Révélé par la bande-originale du film de Christophe Honoré Les Chansons d’amour, Alex Beaupain réussit à ne pas décevoir avec son deuxième album, 33 tours.

alex beaupain 33 toursAlex Beaupain peut remercier Christophe Honoré. En effet, depuis que son ami cinéaste a remis au goût du jour ses ballades mélancoliques dans la comédie musicale générationnelle Les Chansons d’amour, le petit monde de la variété française (dans le sens noble du terme) ne jure que par lui. Au vu du succès remporté par le film et la BO, 33 tours, le deuxième album de notre homme était attendu au tournant. Et il semble avoir réussi son examen d’entrée : l’hebdomadaire Télérama lui a accordé une critique dithyrambique, flanquée de 4 clés. Pas mieux… Mais penchons-nous un peu plus sur ce 33 tours. Qu’y trouve-t-on ? Rien de révolutionnaire, serions-nous tenté de conclure à la première écoute, tous les titres restant dans le même esprit que les précédents. Des comptines pop très écrites, accompagnées de petites mélodies élancées façon eighties, avec pour thème principal l’absence, la mort. Les Chansons d’amour en parlaient déjà, 33 tours poursuit le chemin du romantisme endeuillé (à 25 ans, Beaupain perdait subitement sa petite amie).
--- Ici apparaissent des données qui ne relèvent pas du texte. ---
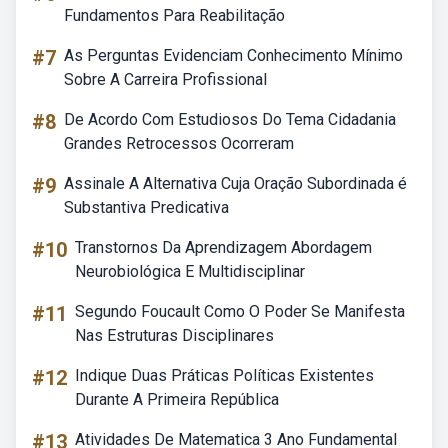
Fundamentos Para Reabilitação
#7
As Perguntas Evidenciam Conhecimento Mínimo
Sobre A Carreira Profissional
#8
De Acordo Com Estudiosos Do Tema Cidadania
Grandes Retrocessos Ocorreram
#9
Assinale A Alternativa Cuja Oração Subordinada é
Substantiva Predicativa
#10
Transtornos Da Aprendizagem Abordagem
Neurobiológica E Multidisciplinar
#11
Segundo Foucault Como O Poder Se Manifesta
Nas Estruturas Disciplinares
#12
Indique Duas Práticas Políticas Existentes
Durante A Primeira República
#13
Atividades De Matematica 3 Ano Fundamental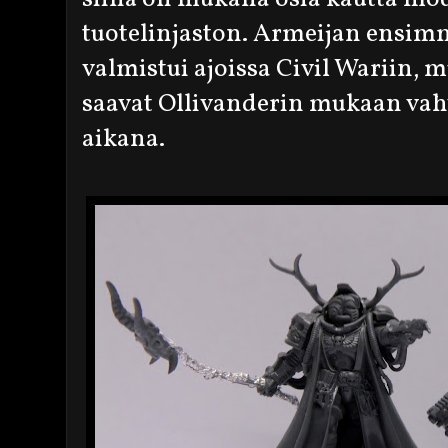
tuotelinjaston. Armeijan ensi
valmistui ajoissa Civil Wariin, 
saavat Ollivanderin mukaan vah
aikana.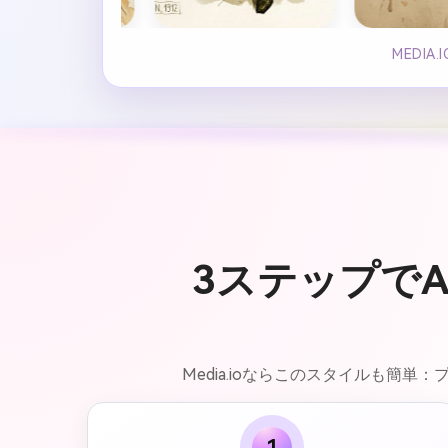
MEDI
3ステップで
Media.ioならこのスタイルも
1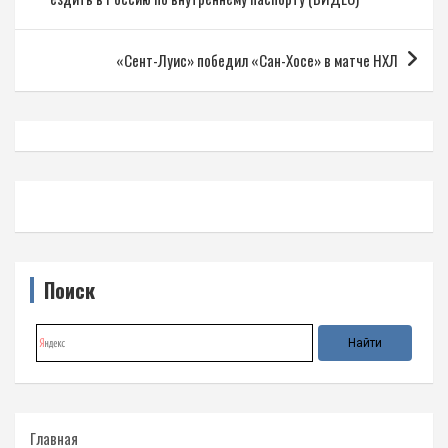
записям
«Сент-Луис» победил «Сан-Хосе» в матче НХЛ
Поиск
Главная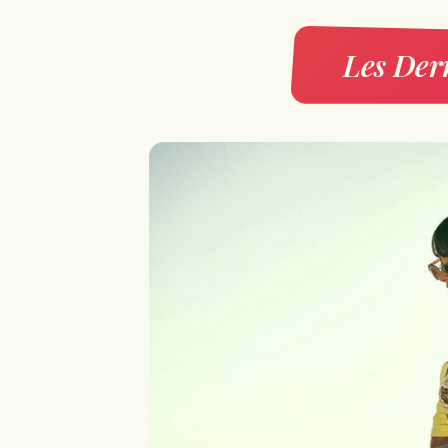
Les Dern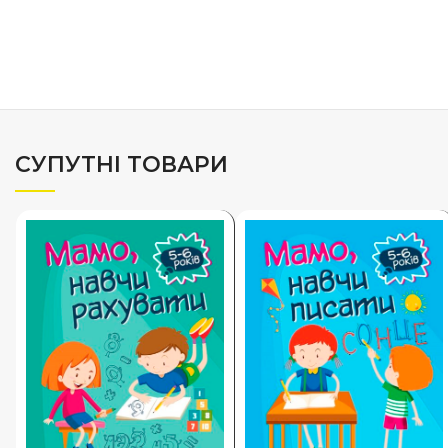
СУПУТНІ ТОВАРИ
Mais l’univers est moins plombé qu’auparavant, plus léger, plus charnel (Je veux en est un exemple très sympathique, très dansant), ce qui fait tout le charme de ce nouvel album. Et tant pis si sa voix n’est pas parfaite, si parfois ça sonne un peu faux, ceux qui ont déjà assisté à l’un de ses concerts savent que ces défauts se prêtent parfaitement à l’univers naïf du très chouchoune Alex Beaupain.